Intrigued, Mr. Nichol intervened, tasted the flatbreads and, “within seconds,” decided to stock them in Loblaw stores under its fledgling No Name private label, recalls Sam Ajmera, owner of the bakery that made them and still a Loblaw vendor today.
“He said, ‘You’re going to be my pita bread man,’” says Mr. Ajmera. “We shook hands on it.”
Mr. Nichol, who died in Toronto on Sept. 22 of complications from diabetes at the age of 73, was known to a generation of Canadians as the face of Loblaw. Star of the grocer’s signature television commercials and Insider’s Report magazine, he was the folksy pitchman for then-exotic items such as salsa and Memories of Szechwan peanut sauce under Loblaw’s President’s Choice and No Name store brands.
But in the corporate world, he made his mark for doing even more. As an innovative product developer and food expert, he put a stamp of legitimacy on private labels, transforming them from humble, low-cost merchandise to must-have brands. In the process, he sped up the shift to retailers taking more control of their shelves and giving their own products prime space, pinching the previously reigning brand-name manufacturers.
“His marketing and food prowess brought the President’s Choice and No Name products to Canadians,” says W. Galen Weston, chairman of Loblaw parent George Weston Ltd. As boss of Loblaw at the time, Mr. Weston hired Mr. Nichol in 1972 to help revive the company’s fortunes.
“He travelled the world extensively to bring unique and affordable products to Canadians. He was a voracious food tester and only accepted the highest quality of products at great prices.”
Mr. Nichol had a nose for introducing new foods to people, says Mr. Ajmera, who became a friend and travelled with him to find new products.
Still, the No Name pita breads weren’t an instant success. Initially Mr. Nichol called them “sandwich pouches” because he felt consumers wouldn’t be familiar with pita breads. But customers were confused, thinking that “sandwich pouches” were sandwich bags. And the bread went stale if stored in the pantry for long periods, resulting in customer complaints, says Mr. Ajmera, co-founder of FGF Brands.
Mr. Nichol reintroduced the No Name product as pita bread, and it took off with the help of his backing. Years later, he promoted Mr. Ajmera’s President’s Choice Splendido pizza crust, which was an immediate hot seller, among others.
What some saw as flaws in Mr. Nichol – a big ego, impatience and a tendency to get bored quickly – worked in his favour at Loblaw, pushing him to constantly search further afield for the next big thing, says grocery consultant Tom Stephens, who worked with him at Loblaw in the late 1980s and early 1990s.
“He was as important to the food industry as Steve Jobs was to the computer and telephone industry,” Mr. Stephens says.

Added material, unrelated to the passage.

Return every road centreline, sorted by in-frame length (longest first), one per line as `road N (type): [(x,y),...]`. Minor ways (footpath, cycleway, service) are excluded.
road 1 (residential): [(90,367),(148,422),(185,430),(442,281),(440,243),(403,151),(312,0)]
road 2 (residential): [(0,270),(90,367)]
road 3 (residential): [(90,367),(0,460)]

In 1993, Mr. Nichol left Loblaw for private-label beverage producer Cott Corp. His mandate was to bolster store brands for retailers globally, but he wasn’t able to achieve the same level of success or the high profile he had enjoyed at Loblaw.
An early passion for food
David Alexander Nichol was born Feb. 9, 1940, in Chatham, Ont., the youngest of four children. His father, John, a train station agent, and mother, Gladys, lived with their brood above a tire store. When John came home with the newborn, he told the three older children, “That guy is sure to put all you kids to shame,” according to The Edible Man: Dave Nichol, President’s Choice and the Making of Popular Taste by author Anne Kingston.
His father came from a poor family while his mother was raised on a well-off farm in Cedar Springs, Ont. Gladys was a skilled cook whose signature apple pie and roast beef helped draw boarders to the rooming house she ran in Chatham in the 1930s.